For Celestia´s sake Trixie, you are an unicorn! you can clean shit without even touching it. :ajbemused:

Trixie, um, doesn’t see anything on the floor to pick up,” she noted. “Not that I’d pick up after another pony, anyways!”
“You don’t have very many friends, do you?”
“My only two friends are an insane princess who sends the town into chaos on a weekly basis, and a villain who tried to destroy time itself. Yeah, ponies are just lining up to be my friend.”

:rainbowderp:...well, that is the first thing I've seen Trixie even called them friends, and second, those are some rather specific things to refer to Twilight and Starlight Glimmer, respectively...

...of course, I can be completely wrong. :facehoof:

7201222 in last week's episode she made friends with Starlight and kinda Twilight.

7201040 Thanks for the idea for next chapter.

Flitter: Uh, uh! Using your magic is considered unfair since not every worker here can! We want you to give it 110% every day, and that means working just as hard as everypony else! And remember, the customer is always right!

7198868 I could think of something else that could go in her mouth.


And by that, I mean some good old fruit roll ups.

Not since she had played on the Tiger R-Zone had her eyes been so violently assaulted

AVGN reference?

Trixie's little habit of trying to spin herself is interesting to see here. Though, considering the name, I do question whether no villain is, in fact, left behind.

Great start!

That "coming up with rhyming words for pooping and leaving" bit was sitcom-quality! :rainbowlaugh:

I like this already. Don't know why I like, Spike, having relationship's with, Twilight's "personal enemies/rivals", but I do!:moustache::facehoof:

“That, my friend, could be nothing other than the most feared occurence in all of the food industry." Flitter's eyes narrowed as she turned toward Trixie. "The shit and ditch.”
“You mean to tell me she excreted and retreated?” Trixie asked, stunned.
“She took a poop and flew the coop!” Flitter grinned a sort of unintentionally sadistic grin that scared Trixie more than any Ursa she ever faced. Or maybe it was intentional; Flitter had become an enigma despite getting used to her.


Author's Note:
Missy: Just so you know, we were not drunk or high in the making of this.
Seven: She’s a lying skank, I was drinking the entire time and I’m proud of it.
Famous: I can smell colors.


This was entertaining in that "Oh Gods I'm having flashbacks of my time at Wal-Mart" kind of way. Funny, but kinda horrifying at the same time.

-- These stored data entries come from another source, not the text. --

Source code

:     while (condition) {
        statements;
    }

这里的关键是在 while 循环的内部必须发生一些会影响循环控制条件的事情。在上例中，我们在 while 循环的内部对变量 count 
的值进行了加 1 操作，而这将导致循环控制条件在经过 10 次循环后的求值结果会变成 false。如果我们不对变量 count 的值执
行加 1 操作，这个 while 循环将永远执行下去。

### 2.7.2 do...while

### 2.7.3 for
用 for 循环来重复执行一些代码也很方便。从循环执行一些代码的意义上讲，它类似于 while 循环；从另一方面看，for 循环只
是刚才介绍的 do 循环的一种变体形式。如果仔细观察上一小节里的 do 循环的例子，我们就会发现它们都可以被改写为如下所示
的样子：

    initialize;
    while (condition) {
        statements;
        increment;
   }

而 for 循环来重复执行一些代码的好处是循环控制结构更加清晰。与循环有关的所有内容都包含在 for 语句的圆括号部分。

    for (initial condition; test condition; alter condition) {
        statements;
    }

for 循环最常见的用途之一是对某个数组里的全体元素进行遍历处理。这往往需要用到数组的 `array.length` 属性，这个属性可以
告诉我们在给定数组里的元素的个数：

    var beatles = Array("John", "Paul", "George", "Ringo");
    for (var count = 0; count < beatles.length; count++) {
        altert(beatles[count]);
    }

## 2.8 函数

“But mark my words, little dragon, soon I will be so far ahead in this fast food chain that you’ll be cleaning my private restroom for me!”

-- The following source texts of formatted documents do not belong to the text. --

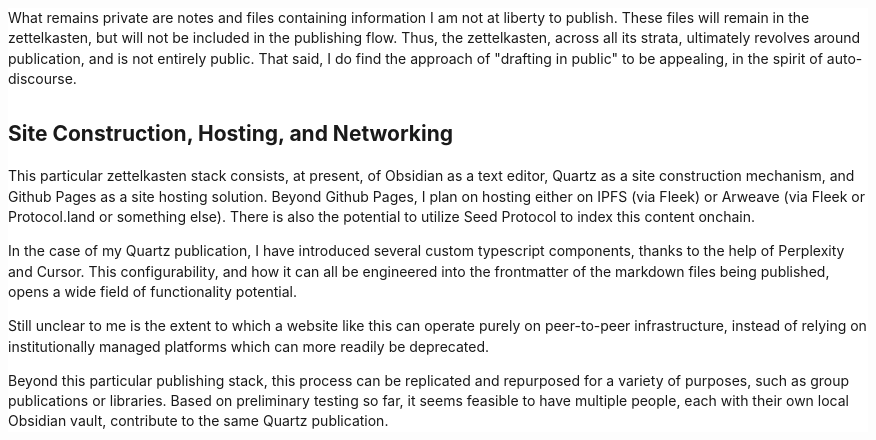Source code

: What remains private are notes and files containing information I am not at liberty to publish. These files will remain in the zettelkasten, but will not be included in the publishing flow. Thus, the zettelkasten, across all its strata, ultimately revolves around publication, and is not entirely public. That said, I do find the approach of "drafting in public" to be appealing, in the spirit of auto-discourse.

## Site Construction, Hosting, and Networking

This particular zettelkasten stack consists, at present, of Obsidian as a text editor, Quartz as a site construction mechanism, and Github Pages as a site hosting solution. Beyond Github Pages, I plan on hosting either on IPFS (via Fleek) or Arweave (via Fleek or Protocol.land or something else). There is also the potential to utilize Seed Protocol to index this content onchain. 

In the case of my Quartz publication, I have introduced several custom typescript components, thanks to the help of Perplexity and Cursor. This configurability, and how it can all be engineered into the frontmatter of the markdown files being published, opens a wide field of functionality potential.

Still unclear to me is the extent to which a website like this can operate purely on peer-to-peer infrastructure, instead of relying on institutionally managed platforms which can more readily be deprecated. 

Beyond this particular publishing stack, this process can be replicated and repurposed for a variety of purposes, such as group publications or libraries. Based on preliminary testing so far, it seems feasible to have multiple people, each with their own local Obsidian vault, contribute to the same Quartz publication. 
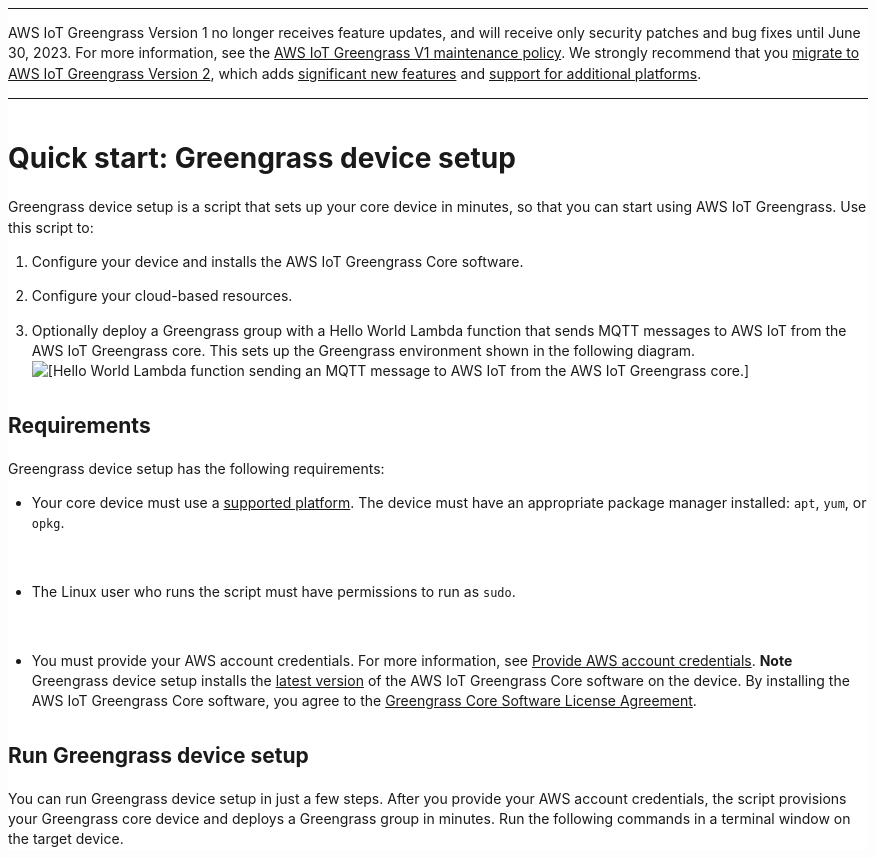 --------

AWS IoT Greengrass Version 1 no longer receives feature updates, and will receive only security patches and bug fixes until June 30, 2023\. For more information, see the [AWS IoT Greengrass V1 maintenance policy](https://docs.aws.amazon.com/greengrass/v1/developerguide/maintenance-policy.html)\. We strongly recommend that you [migrate to AWS IoT Greengrass Version 2](https://docs.aws.amazon.com/greengrass/v2/developerguide/move-from-v1.html), which adds [significant new features](https://docs.aws.amazon.com/greengrass/v2/developerguide/greengrass-v2-whats-new.html) and [support for additional platforms](https://docs.aws.amazon.com/greengrass/v2/developerguide/operating-system-feature-support-matrix.html)\.

--------

# Quick start: Greengrass device setup<a name="quick-start"></a>

Greengrass device setup is a script that sets up your core device in minutes, so that you can start using AWS IoT Greengrass\. Use this script to:

1. Configure your device and installs the AWS IoT Greengrass Core software\.

1. Configure your cloud\-based resources\.

1. Optionally deploy a Greengrass group with a Hello World Lambda function that sends MQTT messages to AWS IoT from the AWS IoT Greengrass core\. This sets up the Greengrass environment shown in the following diagram\.  
![\[Hello World Lambda function sending an MQTT message to AWS IoT from the AWS IoT Greengrass core.\]](http://docs.aws.amazon.com/greengrass/v1/developerguide/images/quick-start-gg-architecture.png)

## Requirements<a name="gg-device-setup-requirements"></a>

Greengrass device setup has the following requirements:
+ Your core device must use a [supported platform](what-is-gg.md#gg-platforms)\. The device must have an appropriate package manager installed: `apt`, `yum`, or `opkg`\.

   
+ The Linux user who runs the script must have permissions to run as `sudo`\.

   
+ You must provide your AWS account credentials\. For more information, see [Provide AWS account credentials](#gg-device-setup-credentials)\.
**Note**  
Greengrass device setup installs the [latest version](what-is-gg.md#ggc-versions) of the AWS IoT Greengrass Core software on the device\. By installing the AWS IoT Greengrass Core software, you agree to the [Greengrass Core Software License Agreement](https://greengrass-release-license.s3.us-west-2.amazonaws.com/greengrass-license-v1.pdf)\.

## Run Greengrass device setup<a name="run-gg-device-setup"></a>

You can run Greengrass device setup in just a few steps\. After you provide your AWS account credentials, the script provisions your Greengrass core device and deploys a Greengrass group in minutes\. Run the following commands in a terminal window on the target device\.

I wonder what other private things she wants to make Spike do for her...

I'm sure you're thinking this is probably going to be very good. It isn't.

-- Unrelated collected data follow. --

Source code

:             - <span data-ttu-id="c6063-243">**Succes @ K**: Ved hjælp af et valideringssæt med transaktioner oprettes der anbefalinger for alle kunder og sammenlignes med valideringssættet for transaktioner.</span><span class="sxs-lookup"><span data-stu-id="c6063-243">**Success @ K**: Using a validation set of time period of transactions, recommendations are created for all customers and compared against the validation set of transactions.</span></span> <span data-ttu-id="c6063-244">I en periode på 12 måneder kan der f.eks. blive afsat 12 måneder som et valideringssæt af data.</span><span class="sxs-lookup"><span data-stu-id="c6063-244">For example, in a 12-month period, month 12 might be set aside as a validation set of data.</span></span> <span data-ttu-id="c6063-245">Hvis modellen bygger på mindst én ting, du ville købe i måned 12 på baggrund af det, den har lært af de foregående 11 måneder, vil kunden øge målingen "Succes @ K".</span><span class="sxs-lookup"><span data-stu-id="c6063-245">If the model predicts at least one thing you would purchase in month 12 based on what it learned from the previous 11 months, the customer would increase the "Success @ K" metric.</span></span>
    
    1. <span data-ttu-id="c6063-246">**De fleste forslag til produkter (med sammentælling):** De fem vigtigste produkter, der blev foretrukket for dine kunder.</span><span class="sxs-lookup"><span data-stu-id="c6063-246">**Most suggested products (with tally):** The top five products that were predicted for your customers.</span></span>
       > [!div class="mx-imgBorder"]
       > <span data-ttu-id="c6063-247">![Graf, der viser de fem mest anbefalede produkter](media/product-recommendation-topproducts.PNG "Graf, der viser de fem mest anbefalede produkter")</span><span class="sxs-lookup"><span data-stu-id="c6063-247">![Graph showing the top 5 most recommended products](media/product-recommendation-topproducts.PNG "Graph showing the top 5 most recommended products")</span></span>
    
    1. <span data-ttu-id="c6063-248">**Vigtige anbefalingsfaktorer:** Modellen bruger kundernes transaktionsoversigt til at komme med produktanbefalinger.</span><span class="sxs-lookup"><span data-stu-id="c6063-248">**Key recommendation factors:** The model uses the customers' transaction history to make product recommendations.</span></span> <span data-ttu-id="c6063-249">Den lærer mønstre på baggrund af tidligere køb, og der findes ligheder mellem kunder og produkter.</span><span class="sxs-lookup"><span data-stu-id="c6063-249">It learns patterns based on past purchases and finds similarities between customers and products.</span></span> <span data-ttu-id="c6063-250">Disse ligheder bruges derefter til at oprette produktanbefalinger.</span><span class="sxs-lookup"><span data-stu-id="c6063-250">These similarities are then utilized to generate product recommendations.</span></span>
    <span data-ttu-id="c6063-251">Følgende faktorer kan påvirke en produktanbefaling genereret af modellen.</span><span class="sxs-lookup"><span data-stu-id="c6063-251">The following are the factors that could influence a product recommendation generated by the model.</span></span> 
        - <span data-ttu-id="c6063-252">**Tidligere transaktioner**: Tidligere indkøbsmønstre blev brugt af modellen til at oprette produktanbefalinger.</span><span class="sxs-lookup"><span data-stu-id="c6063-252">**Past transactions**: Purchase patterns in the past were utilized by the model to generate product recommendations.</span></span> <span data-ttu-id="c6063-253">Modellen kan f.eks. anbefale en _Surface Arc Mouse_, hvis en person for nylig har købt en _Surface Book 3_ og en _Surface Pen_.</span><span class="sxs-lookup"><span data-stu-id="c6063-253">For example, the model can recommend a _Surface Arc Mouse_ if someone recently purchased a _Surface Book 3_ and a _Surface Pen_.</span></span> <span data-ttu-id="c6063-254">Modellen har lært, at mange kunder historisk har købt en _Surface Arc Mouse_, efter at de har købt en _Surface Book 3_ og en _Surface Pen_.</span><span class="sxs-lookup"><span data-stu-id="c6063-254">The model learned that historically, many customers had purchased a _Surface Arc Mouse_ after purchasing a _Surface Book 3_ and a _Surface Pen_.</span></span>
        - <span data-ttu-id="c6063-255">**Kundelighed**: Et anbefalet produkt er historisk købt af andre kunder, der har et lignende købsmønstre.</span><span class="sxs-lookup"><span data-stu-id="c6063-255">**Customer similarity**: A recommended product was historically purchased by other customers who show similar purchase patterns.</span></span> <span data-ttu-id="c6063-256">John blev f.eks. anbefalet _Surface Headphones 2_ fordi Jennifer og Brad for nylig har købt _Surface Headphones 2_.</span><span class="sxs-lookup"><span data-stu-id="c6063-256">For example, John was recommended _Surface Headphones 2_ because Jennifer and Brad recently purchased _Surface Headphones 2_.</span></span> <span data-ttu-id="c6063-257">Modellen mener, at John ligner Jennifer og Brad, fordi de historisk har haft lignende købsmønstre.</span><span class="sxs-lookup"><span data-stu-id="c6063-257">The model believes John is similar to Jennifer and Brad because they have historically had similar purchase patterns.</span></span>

Dude. It features Spike and Trixie not only existing in the same room, but directly interacting with one another. It's already one of the best fucking things I've ever read.

With the determination of post-9/11 airport security, she made her way towards the hellhole of a bathroom.

I'm sure this line is responsible for at least one of those three downvotes.

Ah, the infamous Toot and Scoot. I love the descriptions.